Ahad Shokouhian, arrêté lors des manifestations nationales de janvier 2026, a été condamné à trois peines de mort par la 26e chambre du tribunal révolutionnaire de Téhéran, présidée par le juge Iman Afshari. Il est désigné comme le troisième accusé dans cette affaire impliquant plusieurs prévenus.
Selon la presse officielle, Shokouhian, âgé de 38 ans, a été arrêté le 15 janvier 2026 à Pakdasht, près de Téhéran. Les chefs d’accusation retenus contre lui sont notamment « participation à deux meurtres volontaires », « actes portant atteinte à la sécurité nationale », « rassemblement et collusion contre la sécurité nationale » et « destruction de biens publics ».
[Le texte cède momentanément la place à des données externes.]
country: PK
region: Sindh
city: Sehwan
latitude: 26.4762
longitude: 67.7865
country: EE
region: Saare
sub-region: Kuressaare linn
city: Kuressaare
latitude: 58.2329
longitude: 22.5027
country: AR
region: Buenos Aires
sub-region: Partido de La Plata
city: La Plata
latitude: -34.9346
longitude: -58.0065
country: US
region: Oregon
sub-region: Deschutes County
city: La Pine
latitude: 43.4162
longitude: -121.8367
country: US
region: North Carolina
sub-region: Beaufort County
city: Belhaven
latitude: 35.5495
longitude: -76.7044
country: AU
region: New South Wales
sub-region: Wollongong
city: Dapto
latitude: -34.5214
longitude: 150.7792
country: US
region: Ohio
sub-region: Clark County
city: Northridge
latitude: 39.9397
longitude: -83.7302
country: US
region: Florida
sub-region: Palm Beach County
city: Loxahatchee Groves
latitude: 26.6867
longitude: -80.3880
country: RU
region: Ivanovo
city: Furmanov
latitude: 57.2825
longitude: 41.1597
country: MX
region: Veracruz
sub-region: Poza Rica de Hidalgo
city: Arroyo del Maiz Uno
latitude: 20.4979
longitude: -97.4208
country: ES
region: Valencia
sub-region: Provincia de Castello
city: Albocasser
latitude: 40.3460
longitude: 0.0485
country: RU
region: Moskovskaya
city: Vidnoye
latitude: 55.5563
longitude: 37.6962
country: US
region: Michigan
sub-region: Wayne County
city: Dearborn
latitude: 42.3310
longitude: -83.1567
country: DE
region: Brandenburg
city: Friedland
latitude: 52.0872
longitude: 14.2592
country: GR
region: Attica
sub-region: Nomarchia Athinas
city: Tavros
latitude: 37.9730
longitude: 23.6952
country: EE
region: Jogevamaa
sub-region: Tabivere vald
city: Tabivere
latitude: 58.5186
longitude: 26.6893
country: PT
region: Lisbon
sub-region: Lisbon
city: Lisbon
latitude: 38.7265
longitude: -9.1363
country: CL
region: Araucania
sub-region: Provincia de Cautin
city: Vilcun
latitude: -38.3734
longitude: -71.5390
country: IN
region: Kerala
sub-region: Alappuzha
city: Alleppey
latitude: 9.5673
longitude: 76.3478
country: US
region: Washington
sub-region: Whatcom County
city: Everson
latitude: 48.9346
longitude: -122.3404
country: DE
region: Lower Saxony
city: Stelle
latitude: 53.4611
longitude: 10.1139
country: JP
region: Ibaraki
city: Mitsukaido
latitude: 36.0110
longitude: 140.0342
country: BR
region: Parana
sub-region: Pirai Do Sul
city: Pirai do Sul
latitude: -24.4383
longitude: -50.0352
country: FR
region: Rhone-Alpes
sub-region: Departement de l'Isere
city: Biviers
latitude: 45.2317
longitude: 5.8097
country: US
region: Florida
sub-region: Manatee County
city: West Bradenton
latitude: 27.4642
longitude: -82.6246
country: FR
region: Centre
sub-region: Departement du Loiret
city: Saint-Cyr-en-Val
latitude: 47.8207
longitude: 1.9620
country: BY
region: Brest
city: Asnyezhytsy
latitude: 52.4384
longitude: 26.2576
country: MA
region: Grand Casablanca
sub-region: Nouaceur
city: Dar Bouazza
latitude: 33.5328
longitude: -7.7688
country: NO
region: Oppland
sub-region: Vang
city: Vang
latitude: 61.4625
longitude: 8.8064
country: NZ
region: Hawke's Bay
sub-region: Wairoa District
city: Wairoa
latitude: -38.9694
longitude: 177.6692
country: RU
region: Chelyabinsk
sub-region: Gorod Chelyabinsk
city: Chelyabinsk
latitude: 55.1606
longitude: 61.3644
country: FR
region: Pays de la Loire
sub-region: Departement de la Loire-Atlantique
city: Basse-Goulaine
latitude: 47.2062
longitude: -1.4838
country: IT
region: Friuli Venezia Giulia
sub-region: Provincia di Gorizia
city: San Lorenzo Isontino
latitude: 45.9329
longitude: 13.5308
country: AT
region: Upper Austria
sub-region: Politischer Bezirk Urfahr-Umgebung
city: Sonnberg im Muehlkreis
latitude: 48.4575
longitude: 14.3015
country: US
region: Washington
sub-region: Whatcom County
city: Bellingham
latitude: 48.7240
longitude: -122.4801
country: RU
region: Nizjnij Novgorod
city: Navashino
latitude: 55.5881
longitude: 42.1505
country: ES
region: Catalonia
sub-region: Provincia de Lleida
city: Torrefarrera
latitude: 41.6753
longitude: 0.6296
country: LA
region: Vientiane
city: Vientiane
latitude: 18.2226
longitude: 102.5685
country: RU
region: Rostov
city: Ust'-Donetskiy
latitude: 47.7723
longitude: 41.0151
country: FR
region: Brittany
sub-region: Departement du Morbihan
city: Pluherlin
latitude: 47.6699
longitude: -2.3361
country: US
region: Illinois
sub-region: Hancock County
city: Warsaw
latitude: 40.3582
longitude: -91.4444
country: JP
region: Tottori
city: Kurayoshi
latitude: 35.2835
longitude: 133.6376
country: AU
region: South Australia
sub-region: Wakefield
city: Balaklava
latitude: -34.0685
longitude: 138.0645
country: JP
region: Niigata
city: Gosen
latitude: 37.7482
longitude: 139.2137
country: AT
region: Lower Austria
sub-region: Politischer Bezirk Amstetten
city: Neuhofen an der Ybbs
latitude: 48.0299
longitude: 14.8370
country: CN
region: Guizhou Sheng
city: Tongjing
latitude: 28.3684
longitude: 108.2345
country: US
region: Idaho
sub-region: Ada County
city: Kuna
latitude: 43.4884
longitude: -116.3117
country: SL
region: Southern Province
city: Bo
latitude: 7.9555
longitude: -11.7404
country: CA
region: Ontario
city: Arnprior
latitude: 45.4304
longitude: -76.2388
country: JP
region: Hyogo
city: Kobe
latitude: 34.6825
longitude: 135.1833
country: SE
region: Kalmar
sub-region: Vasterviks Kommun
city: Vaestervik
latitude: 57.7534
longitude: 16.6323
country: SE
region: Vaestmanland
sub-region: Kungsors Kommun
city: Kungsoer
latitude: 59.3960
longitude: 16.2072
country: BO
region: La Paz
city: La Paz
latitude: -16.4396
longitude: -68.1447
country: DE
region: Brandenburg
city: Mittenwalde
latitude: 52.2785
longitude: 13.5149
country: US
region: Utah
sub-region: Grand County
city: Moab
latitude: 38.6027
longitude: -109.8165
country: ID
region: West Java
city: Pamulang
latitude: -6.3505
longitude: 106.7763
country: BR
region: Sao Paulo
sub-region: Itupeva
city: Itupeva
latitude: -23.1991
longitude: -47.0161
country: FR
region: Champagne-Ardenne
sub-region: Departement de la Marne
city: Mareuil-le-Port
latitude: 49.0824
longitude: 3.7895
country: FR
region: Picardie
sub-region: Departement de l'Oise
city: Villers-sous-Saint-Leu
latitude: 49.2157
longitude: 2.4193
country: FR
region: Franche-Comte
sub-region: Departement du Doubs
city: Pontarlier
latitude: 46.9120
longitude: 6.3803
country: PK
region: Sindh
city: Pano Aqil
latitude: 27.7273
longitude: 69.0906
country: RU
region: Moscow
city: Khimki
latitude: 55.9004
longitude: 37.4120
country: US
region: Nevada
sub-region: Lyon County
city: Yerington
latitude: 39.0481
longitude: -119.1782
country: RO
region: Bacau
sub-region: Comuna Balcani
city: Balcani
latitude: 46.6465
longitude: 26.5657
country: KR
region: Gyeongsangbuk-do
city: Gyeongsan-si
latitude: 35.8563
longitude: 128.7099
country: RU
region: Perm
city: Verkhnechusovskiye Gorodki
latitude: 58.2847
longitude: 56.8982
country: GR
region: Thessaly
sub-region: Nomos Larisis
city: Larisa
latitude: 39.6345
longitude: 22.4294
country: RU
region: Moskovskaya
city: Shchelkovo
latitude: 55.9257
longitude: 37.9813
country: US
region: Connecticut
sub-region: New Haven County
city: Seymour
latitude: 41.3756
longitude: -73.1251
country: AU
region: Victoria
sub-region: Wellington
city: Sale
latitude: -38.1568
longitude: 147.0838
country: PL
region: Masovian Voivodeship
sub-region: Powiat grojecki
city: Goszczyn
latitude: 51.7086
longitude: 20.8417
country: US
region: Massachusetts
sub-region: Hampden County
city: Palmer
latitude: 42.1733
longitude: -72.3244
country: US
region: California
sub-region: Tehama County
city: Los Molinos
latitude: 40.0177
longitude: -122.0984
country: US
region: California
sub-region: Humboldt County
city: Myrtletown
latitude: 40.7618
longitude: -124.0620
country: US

Prononcé de trois condamnations à exécution
La 26e chambre du tribunal révolutionnaire de Téhéran a condamné Ahad Shokohian à la peine capitale à trois reprises pour son implication présumée dans deux meurtres, des atteintes à la sécurité nationale, des actes de collusion et des destructions de biens.
L’affaire Shokouhian s’inscrit dans le contexte plus large de la vague d’arrestations qui a suivi les manifestations de janvier 2026, au cours desquelles de nombreuses personnes ont été arrêtées dans diverses villes et inculpées d’infractions liées à la sécurité.
Transfert à la prison de Ghezel-Hessar
Selon certaines informations, M. Shokouhian aurait été transféré à la prison de Ghezel-Hessar, à Karadj, à la mi-juin 2026, où il est toujours détenu.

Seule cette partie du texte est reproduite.